It’s said Carlos Durán Cartín, a Costa Rican doctor and politician, opened this tuberculosis hospital in 1918 hoping to treat his own daughter who was suffering from the disease. He chose a remote location complete with good weather, fresh air, and natural light.
Despite Cartín’s efforts to treat his daughter, she died from tuberculosis. The sanatorium continued to function after her death. It was staffed mostly by nuns, the Sisters of Charity Santa Anna. It’s said their ghosts—and the ghosts of the children who died at the sanatorium—still linger on the grounds. The hospital also housed those being treated for mental health.
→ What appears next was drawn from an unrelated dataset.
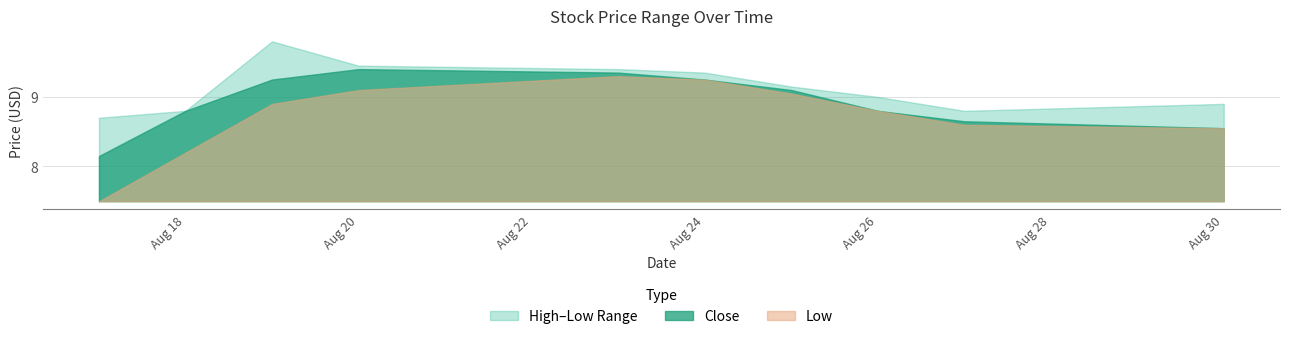

True or false: Close and High intersect in this chart.

False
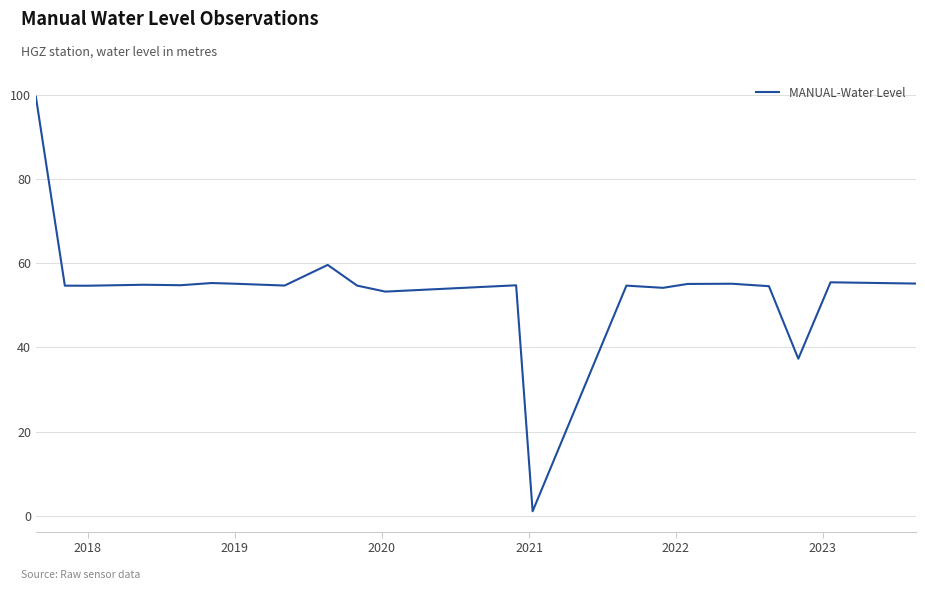

What is the difference between the maximum and minimum values?

98.4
By the 1960s, tuberculosis was no longer an epidemic or a threat. The sanatorium’s mental health patients were transferred to better facilities, and the building went on to serve as an orphanage and then a prison. The facilities closed in the 1970s after the Irazú Volcano erupted and ruined parts of the complex.
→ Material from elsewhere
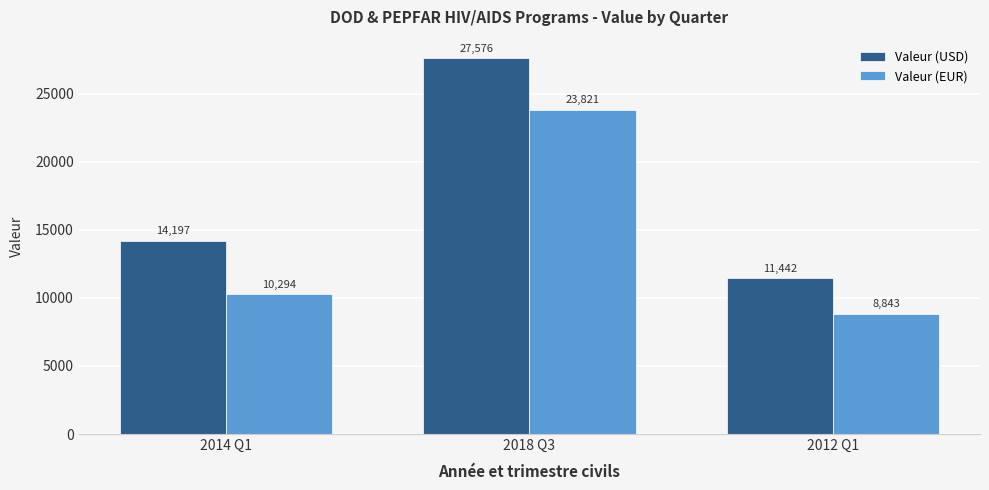

What is the difference between the highest and lowest values at 2018 Q3?

3754.3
Today, you can explore the old sanatorium. Signs mark bathrooms, the morgue, doctors’ quarters, the children’s wing, and more. Knowing the suffering and sickness that took place here gives it a sad and eerie feel, especially when looking out the hospital windows on a sunny day.
Know Before You Go
The sanatorium is open from 8 a.m. to 4 p.m. Tuesday through Sunday. There is a small entrance fee. You can get here by bus, car, or hire a taxi/private tour.